Available data START

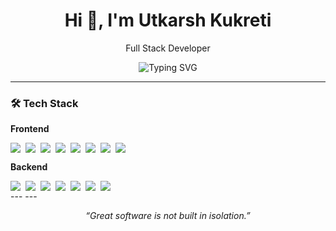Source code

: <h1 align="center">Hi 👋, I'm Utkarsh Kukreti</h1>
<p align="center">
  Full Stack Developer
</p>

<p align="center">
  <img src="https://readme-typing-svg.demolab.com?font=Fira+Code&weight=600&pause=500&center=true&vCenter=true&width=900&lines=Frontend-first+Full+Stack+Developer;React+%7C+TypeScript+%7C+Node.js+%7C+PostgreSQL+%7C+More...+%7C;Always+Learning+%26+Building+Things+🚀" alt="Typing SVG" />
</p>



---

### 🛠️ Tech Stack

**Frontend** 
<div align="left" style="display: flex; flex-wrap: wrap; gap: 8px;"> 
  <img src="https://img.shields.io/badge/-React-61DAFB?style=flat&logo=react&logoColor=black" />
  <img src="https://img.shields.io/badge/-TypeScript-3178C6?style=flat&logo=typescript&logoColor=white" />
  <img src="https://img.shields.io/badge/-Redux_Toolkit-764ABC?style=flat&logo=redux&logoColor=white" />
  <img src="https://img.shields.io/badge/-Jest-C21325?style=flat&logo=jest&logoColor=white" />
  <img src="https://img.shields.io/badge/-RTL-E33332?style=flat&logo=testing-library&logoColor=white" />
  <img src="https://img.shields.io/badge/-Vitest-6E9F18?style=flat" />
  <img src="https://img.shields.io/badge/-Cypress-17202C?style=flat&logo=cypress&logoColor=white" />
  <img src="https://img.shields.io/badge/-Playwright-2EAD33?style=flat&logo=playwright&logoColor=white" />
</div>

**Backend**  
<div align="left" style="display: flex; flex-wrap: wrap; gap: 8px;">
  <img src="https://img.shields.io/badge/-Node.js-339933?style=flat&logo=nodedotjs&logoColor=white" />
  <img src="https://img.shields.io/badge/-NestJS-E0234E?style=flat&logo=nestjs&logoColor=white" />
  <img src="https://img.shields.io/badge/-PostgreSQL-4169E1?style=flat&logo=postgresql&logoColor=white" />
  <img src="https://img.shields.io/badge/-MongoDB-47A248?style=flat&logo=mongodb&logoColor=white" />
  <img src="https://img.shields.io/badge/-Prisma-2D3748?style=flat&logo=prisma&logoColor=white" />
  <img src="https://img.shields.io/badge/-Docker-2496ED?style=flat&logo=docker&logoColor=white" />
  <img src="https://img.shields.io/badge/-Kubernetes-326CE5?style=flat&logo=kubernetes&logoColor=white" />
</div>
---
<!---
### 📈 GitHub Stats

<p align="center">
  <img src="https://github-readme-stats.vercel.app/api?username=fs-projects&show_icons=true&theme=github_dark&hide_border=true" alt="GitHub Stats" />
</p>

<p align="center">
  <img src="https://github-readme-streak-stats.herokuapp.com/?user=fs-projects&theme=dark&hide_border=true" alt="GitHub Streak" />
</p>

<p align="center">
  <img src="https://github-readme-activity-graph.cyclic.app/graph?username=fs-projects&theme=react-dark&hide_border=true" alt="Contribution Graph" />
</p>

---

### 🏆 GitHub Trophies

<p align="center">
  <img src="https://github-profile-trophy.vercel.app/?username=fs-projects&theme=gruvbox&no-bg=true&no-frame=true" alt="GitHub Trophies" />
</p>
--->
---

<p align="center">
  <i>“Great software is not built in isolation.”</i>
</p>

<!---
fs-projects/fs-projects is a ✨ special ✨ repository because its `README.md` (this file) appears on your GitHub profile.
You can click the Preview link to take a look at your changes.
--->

Available data END

## Aim of the task
Output the data above exactly; pictures do not belong in the copy.

## Exercise result
Source code

: <h1 align="center">Hi 👋, I'm Utkarsh Kukreti</h1>
<p align="center">
  Full Stack Developer
</p>

<p align="center">
  <img src="https://readme-typing-svg.demolab.com?font=Fira+Code&weight=600&pause=500&center=true&vCenter=true&width=900&lines=Frontend-first+Full+Stack+Developer;React+%7C+TypeScript+%7C+Node.js+%7C+PostgreSQL+%7C+More...+%7C;Always+Learning+%26+Building+Things+🚀" alt="Typing SVG" />
</p>



---

### 🛠️ Tech Stack

**Frontend** 
<div align="left" style="display: flex; flex-wrap: wrap; gap: 8px;"> 
  <img src="https://img.shields.io/badge/-React-61DAFB?style=flat&logo=react&logoColor=black" />
  <img src="https://img.shields.io/badge/-TypeScript-3178C6?style=flat&logo=typescript&logoColor=white" />
  <img src="https://img.shields.io/badge/-Redux_Toolkit-764ABC?style=flat&logo=redux&logoColor=white" />
  <img src="https://img.shields.io/badge/-Jest-C21325?style=flat&logo=jest&logoColor=white" />
  <img src="https://img.shields.io/badge/-RTL-E33332?style=flat&logo=testing-library&logoColor=white" />
  <img src="https://img.shields.io/badge/-Vitest-6E9F18?style=flat" />
  <img src="https://img.shields.io/badge/-Cypress-17202C?style=flat&logo=cypress&logoColor=white" />
  <img src="https://img.shields.io/badge/-Playwright-2EAD33?style=flat&logo=playwright&logoColor=white" />
</div>

**Backend**  
<div align="left" style="display: flex; flex-wrap: wrap; gap: 8px;">
  <img src="https://img.shields.io/badge/-Node.js-339933?style=flat&logo=nodedotjs&logoColor=white" />
  <img src="https://img.shields.io/badge/-NestJS-E0234E?style=flat&logo=nestjs&logoColor=white" />
  <img src="https://img.shields.io/badge/-PostgreSQL-4169E1?style=flat&logo=postgresql&logoColor=white" />
  <img src="https://img.shields.io/badge/-MongoDB-47A248?style=flat&logo=mongodb&logoColor=white" />
  <img src="https://img.shields.io/badge/-Prisma-2D3748?style=flat&logo=prisma&logoColor=white" />
  <img src="https://img.shields.io/badge/-Docker-2496ED?style=flat&logo=docker&logoColor=white" />
  <img src="https://img.shields.io/badge/-Kubernetes-326CE5?style=flat&logo=kubernetes&logoColor=white" />
</div>
---
<!---
### 📈 GitHub Stats

<p align="center">
  <img src="https://github-readme-stats.vercel.app/api?username=fs-projects&show_icons=true&theme=github_dark&hide_border=true" alt="GitHub Stats" />
</p>

<p align="center">
  <img src="https://github-readme-streak-stats.herokuapp.com/?user=fs-projects&theme=dark&hide_border=true" alt="GitHub Streak" />
</p>

<p align="center">
  <img src="https://github-readme-activity-graph.cyclic.app/graph?username=fs-projects&theme=react-dark&hide_border=true" alt="Contribution Graph" />
</p>

---

### 🏆 GitHub Trophies

<p align="center">
  <img src="https://github-profile-trophy.vercel.app/?username=fs-projects&theme=gruvbox&no-bg=true&no-frame=true" alt="GitHub Trophies" />
</p>
--->
---

<p align="center">
  <i>“Great software is not built in isolation.”</i>
</p>

<!---
fs-projects/fs-projects is a ✨ special ✨ repository because its `README.md` (this file) appears on your GitHub profile.
You can click the Preview link to take a look at your changes.
--->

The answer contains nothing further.